Alex Rodriguez is sure to provide plenty of drama for the New York Yankees… (Paul Sancya / Associated…)
With spring training starting this week, it's time to look at some of the most intriguing story lines across Major League Baseball. Writers from the Tribune Co. will discuss the American League on Monday and the National League on Tuesday. Feel free to join the conversation by leaving a comment of your own.
Phil Rogers, Chicago Tribune
Given the angst over Alex Rodriguez’s health and recent link to the Biogenesis clinic in Miami, as well as the departure of free agents Nick Swisher and Rafael Soriano, it’s easy to take Derek Jeter’s superhuman status for granted.
He’s being expected to play in 2013 like that ugly broken ankle in Game 1 of the ALCS didn’t happen, and that’s unrealistic. Jeter must prove that he can play a solid shortstop on a bad leg at age 38. If he doesn’t, the Yankees are going to unravel around him.
Paul Doyle, Hartford Courant
The Yankees have plenty of intriguing stories, starting with two future Hall of Famers (Mariano Riveraand Derek Jeter) coming off injuries at an advanced age. But the status of their icons may be overshadowed by Alex Rodriguez this spring.
A-Rod, embroiled in a PED scandal, is attempting to come back from a hip injury and he's likely to move his rehabilitation to Tampa at some point. Imagine the media circus that will ensue when A-Rod shows his face at Steinbrenner Field.

==*==

- [Questions on the material]
1 – Print the part of the Yankees spring training excerpt between "With spring training" and "unravel around him.", inclusive, word for word.
2 – Extend the Yankees spring training excerpt, picking up right after its final sentence.
The records have no connection to the Yankees spring training excerpt.

- [Data for review]
==*==

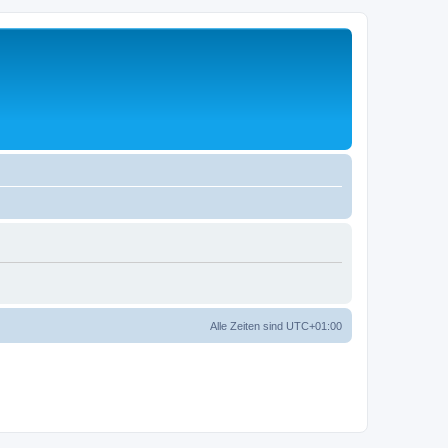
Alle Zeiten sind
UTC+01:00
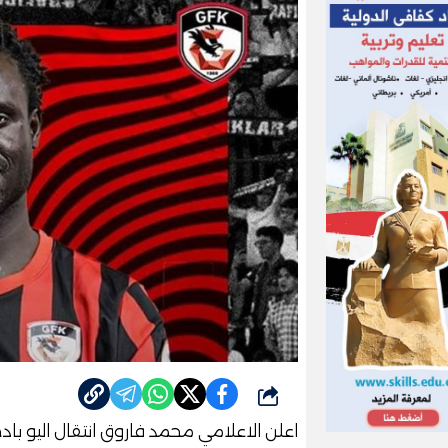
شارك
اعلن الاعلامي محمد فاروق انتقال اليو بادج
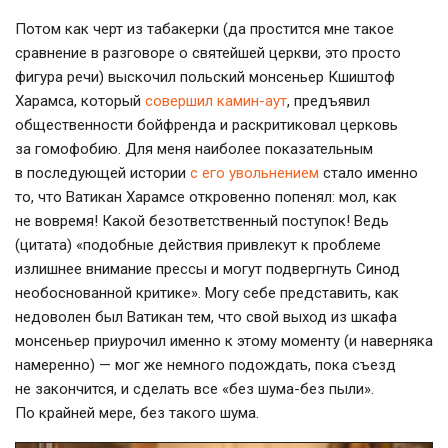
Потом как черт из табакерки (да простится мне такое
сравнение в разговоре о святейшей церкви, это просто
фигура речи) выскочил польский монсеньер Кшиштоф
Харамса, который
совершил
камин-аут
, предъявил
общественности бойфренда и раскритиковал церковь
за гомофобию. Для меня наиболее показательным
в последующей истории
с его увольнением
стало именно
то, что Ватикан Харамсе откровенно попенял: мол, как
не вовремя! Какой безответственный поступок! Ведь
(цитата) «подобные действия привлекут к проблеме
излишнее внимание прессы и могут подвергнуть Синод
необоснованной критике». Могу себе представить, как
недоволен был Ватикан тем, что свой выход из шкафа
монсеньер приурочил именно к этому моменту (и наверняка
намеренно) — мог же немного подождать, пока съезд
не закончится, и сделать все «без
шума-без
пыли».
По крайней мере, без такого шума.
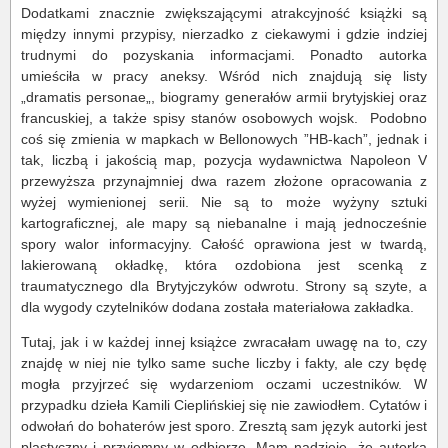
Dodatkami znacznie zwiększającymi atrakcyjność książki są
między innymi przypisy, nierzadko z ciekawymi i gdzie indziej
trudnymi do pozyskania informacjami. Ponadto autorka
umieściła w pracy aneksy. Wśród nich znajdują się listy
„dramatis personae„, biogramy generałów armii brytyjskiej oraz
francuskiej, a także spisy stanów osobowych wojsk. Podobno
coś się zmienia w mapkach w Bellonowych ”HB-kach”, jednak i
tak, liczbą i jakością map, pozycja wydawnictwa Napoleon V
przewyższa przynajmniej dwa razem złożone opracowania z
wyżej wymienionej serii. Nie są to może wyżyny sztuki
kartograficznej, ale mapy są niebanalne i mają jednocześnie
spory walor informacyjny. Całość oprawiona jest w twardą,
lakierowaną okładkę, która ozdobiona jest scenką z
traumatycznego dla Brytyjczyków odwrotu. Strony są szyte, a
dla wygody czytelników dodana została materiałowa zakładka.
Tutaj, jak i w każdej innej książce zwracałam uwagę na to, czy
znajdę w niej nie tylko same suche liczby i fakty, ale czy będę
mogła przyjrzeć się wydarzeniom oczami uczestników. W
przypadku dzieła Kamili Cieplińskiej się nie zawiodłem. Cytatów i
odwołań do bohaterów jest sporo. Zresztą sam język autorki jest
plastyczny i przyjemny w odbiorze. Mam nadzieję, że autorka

==*==

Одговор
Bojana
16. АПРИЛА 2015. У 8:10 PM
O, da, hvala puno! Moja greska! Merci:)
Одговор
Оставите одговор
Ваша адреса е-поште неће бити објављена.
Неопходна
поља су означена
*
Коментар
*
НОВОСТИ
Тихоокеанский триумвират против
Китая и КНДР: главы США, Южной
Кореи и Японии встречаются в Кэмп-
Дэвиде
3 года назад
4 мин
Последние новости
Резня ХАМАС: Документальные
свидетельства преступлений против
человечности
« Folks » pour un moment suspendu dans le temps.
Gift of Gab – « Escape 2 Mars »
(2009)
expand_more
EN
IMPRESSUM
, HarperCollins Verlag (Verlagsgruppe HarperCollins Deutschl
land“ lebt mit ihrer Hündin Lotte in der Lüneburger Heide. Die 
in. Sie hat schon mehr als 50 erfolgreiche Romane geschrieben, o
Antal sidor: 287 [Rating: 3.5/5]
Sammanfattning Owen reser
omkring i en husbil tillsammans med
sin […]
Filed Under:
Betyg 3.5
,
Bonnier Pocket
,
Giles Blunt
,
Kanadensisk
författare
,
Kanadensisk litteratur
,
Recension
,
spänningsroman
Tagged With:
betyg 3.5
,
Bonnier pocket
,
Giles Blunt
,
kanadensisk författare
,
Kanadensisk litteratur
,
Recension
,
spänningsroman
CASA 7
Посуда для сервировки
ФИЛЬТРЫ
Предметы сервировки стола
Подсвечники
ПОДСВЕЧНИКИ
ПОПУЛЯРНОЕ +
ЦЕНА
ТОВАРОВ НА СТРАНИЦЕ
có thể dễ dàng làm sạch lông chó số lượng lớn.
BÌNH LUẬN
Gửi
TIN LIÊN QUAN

==*==

- [Responses for each task]
1 –
With spring training starting this week, it's time to look at some of the most intriguing story lines across Major League Baseball. Writers from the Tribune Co. will discuss the American League on Monday and the National League on Tuesday. Feel free to join the conversation by leaving a comment of your own.
Phil Rogers, Chicago Tribune
Given the angst over Alex Rodriguez’s health and recent link to the Biogenesis clinic in Miami, as well as the departure of free agents Nick Swisher and Rafael Soriano, it’s easy to take Derek Jeter’s superhuman status for granted.
He’s being expected to play in 2013 like that ugly broken ankle in Game 1 of the ALCS didn’t happen, and that’s unrealistic. Jeter must prove that he can play a solid shortstop on a bad leg at age 38. If he doesn’t, the Yankees are going to unravel around him.

2 –
Rivera's knee and Jeter's ankle would be the focus of any other spring, not to mention the arrival of former Red Sox mainstay Kevin Youkilisas the new third baseman. But A-Rod and all the drama he brings will turn the Yankees’ camp into a zoo. Grab some popcorn and enjoy, baseball fans.
Childs Walker, The Baltimore Sun
This might sound weird coming from an East Coast city that produced the most surprising team in baseball last season, but my eyes will be set on the Angels. Rarely does a club present such wildly divergent possibilities.
The Angels could become Yankees West -- a star-laden traveling carnival that buries opponents under avalanches of home runs and quality starts. Maybe Mike Trout really is the next Willie Mays. Maybe Albert Pujols just got off to a bad start last year. Maybe Josh Hamilton can stay healthy and approximate his MVP past.
Or the Angels could be an epic, home-for-October bust. In that version, Trout takes an inevitable step back, Pujols falls another year into his decline phase and Hamilton struggles with injuries and a tougher home park. Either path seems equally possible, and that’s a story worth watching.
[Updated Feb. 11, 1:48 p.m.:
Kevin Baxter, Los Angeles Times
The Toronto Blue Jays are on the clock this spring after a busy winter that saw them assume $145 million in contract obligations when they acquired Jose Reyes, John Johnson and Mark Buehrle from the Marlins before spending an additional $46 million on R.A. Dickey and Melky Cabrera.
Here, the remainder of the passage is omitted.